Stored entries

************

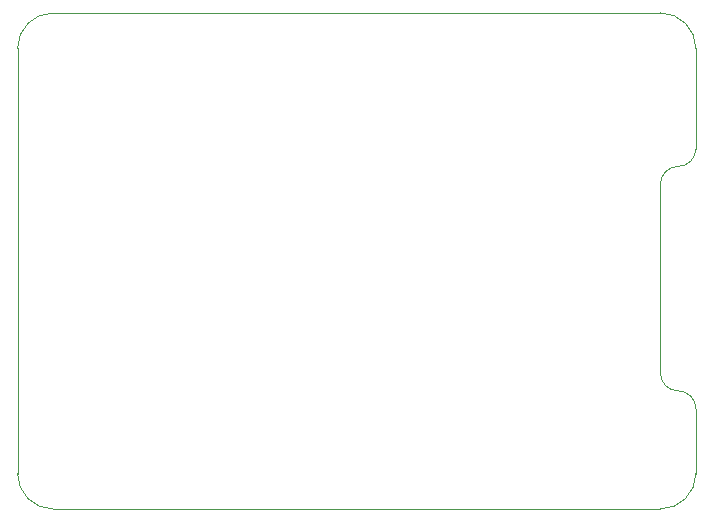
<source format=gbr>
%TF.GenerationSoftware,KiCad,Pcbnew,8.0.1-rc1*%
%TF.CreationDate,2024-04-16T22:30:49-06:00*%
%TF.ProjectId,bitaxe-ESP-OLED,62697461-7865-42d4-9553-502d4f4c4544,rev?*%
%TF.SameCoordinates,Original*%
%TF.FileFunction,Profile,NP*%
%FSLAX46Y46*%
G04 Gerber Fmt 4.6, Leading zero omitted, Abs format (unit mm)*
G04 Created by KiCad (PCBNEW 8.0.1-rc1) date 2024-04-16 22:30:49*
%MOMM*%
%LPD*%
G01*
G04 APERTURE LIST*
%TA.AperFunction,Profile*%
%ADD10C,0.100000*%
%TD*%
G04 APERTURE END LIST*
D10*
X132573000Y-104000000D02*
G75*
G02*
X129573000Y-101000000I0J3000000D01*
G01*
X184000000Y-62000000D02*
X132573000Y-62000000D01*
X187000000Y-101000000D02*
G75*
G02*
X184000000Y-104000000I-3000000J0D01*
G01*
X132573000Y-104000000D02*
X184000000Y-104000000D01*
X184000000Y-76500000D02*
G75*
G02*
X185500000Y-75000000I1500000J0D01*
G01*
X184000000Y-62000000D02*
G75*
G02*
X187000000Y-65000000I0J-3000000D01*
G01*
X187000000Y-73500000D02*
X187000000Y-65000000D01*
X187000000Y-95500000D02*
X187000000Y-101000000D01*
X129573000Y-65000000D02*
X129573000Y-101000000D01*
X184000000Y-76500000D02*
X184000000Y-92500000D01*
X129573000Y-65000000D02*
G75*
G02*
X132573000Y-62000000I3000000J0D01*
G01*
X185500000Y-94000000D02*
G75*
G02*
X184000000Y-92500000I0J1500000D01*
G01*
X187000000Y-73500000D02*
G75*
G02*
X185500000Y-75000000I-1500000J0D01*
G01*
X185500000Y-94000000D02*
G75*
G02*
X187000000Y-95500000I0J-1500000D01*
G01*
M02*

</source>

************

> Job item
Your answer must be an exact transcription of the records above, minus the pictures.

> Answer to this problem
<source format=gbr>
%TF.GenerationSoftware,KiCad,Pcbnew,8.0.1-rc1*%
%TF.CreationDate,2024-04-16T22:30:49-06:00*%
%TF.ProjectId,bitaxe-ESP-OLED,62697461-7865-42d4-9553-502d4f4c4544,rev?*%
%TF.SameCoordinates,Original*%
%TF.FileFunction,Profile,NP*%
%FSLAX46Y46*%
G04 Gerber Fmt 4.6, Leading zero omitted, Abs format (unit mm)*
G04 Created by KiCad (PCBNEW 8.0.1-rc1) date 2024-04-16 22:30:49*
%MOMM*%
%LPD*%
G01*
G04 APERTURE LIST*
%TA.AperFunction,Profile*%
%ADD10C,0.100000*%
%TD*%
G04 APERTURE END LIST*
D10*
X132573000Y-104000000D02*
G75*
G02*
X129573000Y-101000000I0J3000000D01*
G01*
X184000000Y-62000000D02*
X132573000Y-62000000D01*
X187000000Y-101000000D02*
G75*
G02*
X184000000Y-104000000I-3000000J0D01*
G01*
X132573000Y-104000000D02*
X184000000Y-104000000D01*
X184000000Y-76500000D02*
G75*
G02*
X185500000Y-75000000I1500000J0D01*
G01*
X184000000Y-62000000D02*
G75*
G02*
X187000000Y-65000000I0J-3000000D01*
G01*
X187000000Y-73500000D02*
X187000000Y-65000000D01*
X187000000Y-95500000D02*
X187000000Y-101000000D01*
X129573000Y-65000000D02*
X129573000Y-101000000D01*
X184000000Y-76500000D02*
X184000000Y-92500000D01*
X129573000Y-65000000D02*
G75*
G02*
X132573000Y-62000000I3000000J0D01*
G01*
X185500000Y-94000000D02*
G75*
G02*
X184000000Y-92500000I0J1500000D01*
G01*
X187000000Y-73500000D02*
G75*
G02*
X185500000Y-75000000I-1500000J0D01*
G01*
X185500000Y-94000000D02*
G75*
G02*
X187000000Y-95500000I0J-1500000D01*
G01*
M02*

</source>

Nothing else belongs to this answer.